Saturday 17 December 2011

Sticky Labels

Just finished the 'recruitment' stage of No Fixed Abode and I feel the need to rant about labels. How demeaning, destructive and dehumansing they are. 

That’s why this new theatre project at The Core is so important. It gives a platform to those who have lost their voice, their place in our community.  And the participants/actors - the ‘homeless’ ‘teenage parents’, ‘excluded students’, etc, etc, - have just taken their first steps in discovering that their stories and experiences matter.

And believe me, once you listen to them it’s not a label you see but a person, a face, a name. Actually brave people willing to walk into an intimidating large theatre and try a new form of being and communicating together.

Looking beyond the labels is what this innovative theatre production is all about. But that’s a challenge - real life, like real people, is messy and complicated. So unlike most information, entertainment and yes, theatre that we neatly package and passively consume nowadays, No Fixed Abode requires participation and effort from not only its neophyte actors but also its audience (which I’ll get to later). 
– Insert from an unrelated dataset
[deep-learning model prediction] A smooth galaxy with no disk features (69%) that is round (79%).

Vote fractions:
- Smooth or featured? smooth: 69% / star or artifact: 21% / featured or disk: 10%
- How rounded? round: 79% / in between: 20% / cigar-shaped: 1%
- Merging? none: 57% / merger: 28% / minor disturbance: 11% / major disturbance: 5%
This is conventional theatre turned on its head. It is going to take a little explaining because it’s deep but then anything worthwhile in life requires attention doesn’t it? And like every decent creative work it’s also not clear quite where we’re going or how we’re going to get there - or for that matter whose going to take part.  What I do know for sure is that everybody involved in No Fixed Abode is now on a significant journey. And that definitely includes me.